(Task data Opens)

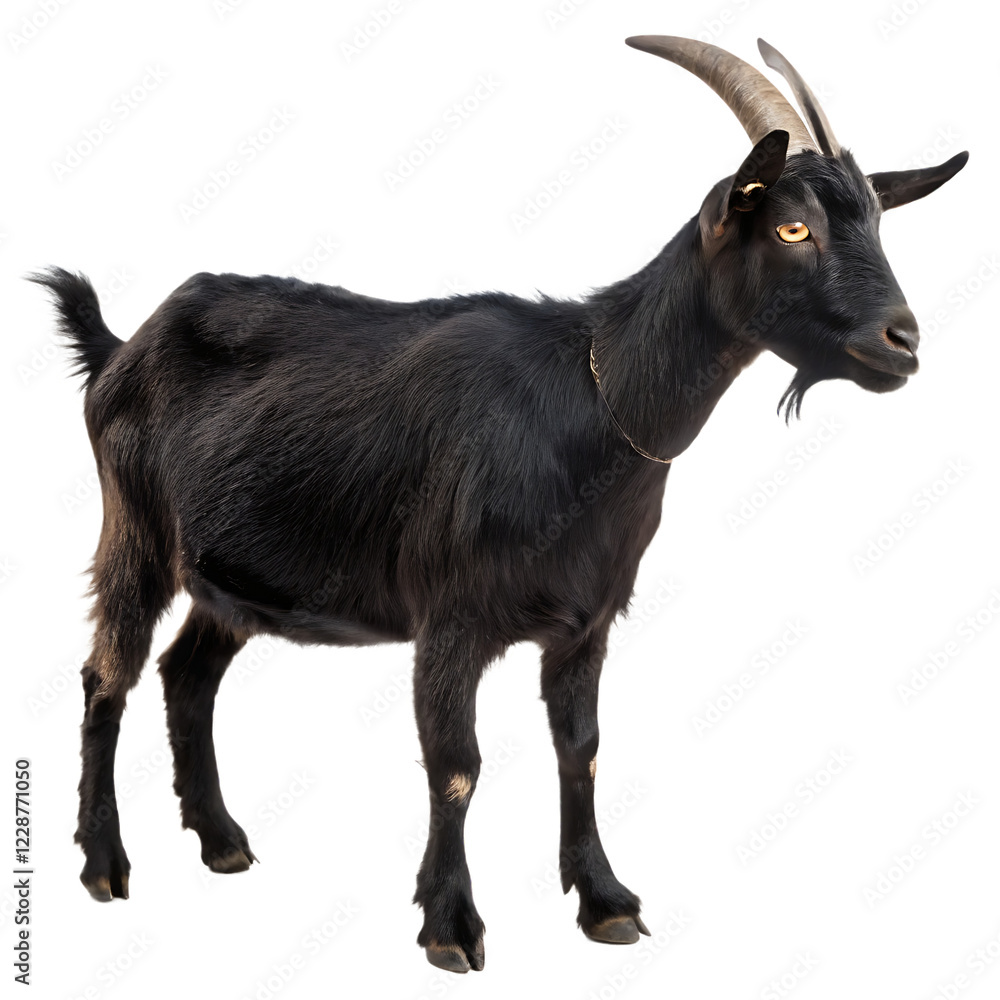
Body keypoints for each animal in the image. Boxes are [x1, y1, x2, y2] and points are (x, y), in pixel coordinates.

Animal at [34, 36, 966, 973]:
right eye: (792, 227)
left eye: (876, 223)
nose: (903, 341)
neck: (592, 403)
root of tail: (122, 345)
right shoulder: (451, 617)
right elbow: (457, 764)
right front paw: (451, 925)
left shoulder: (587, 622)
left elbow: (581, 753)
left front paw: (604, 901)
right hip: (135, 530)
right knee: (106, 675)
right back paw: (105, 864)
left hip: (232, 572)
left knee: (187, 675)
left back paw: (222, 841)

(Task data Closes)

**The problem:**
A single figure is all that is needed: the number of lines above that contain the string "left".

**Expected output:**
7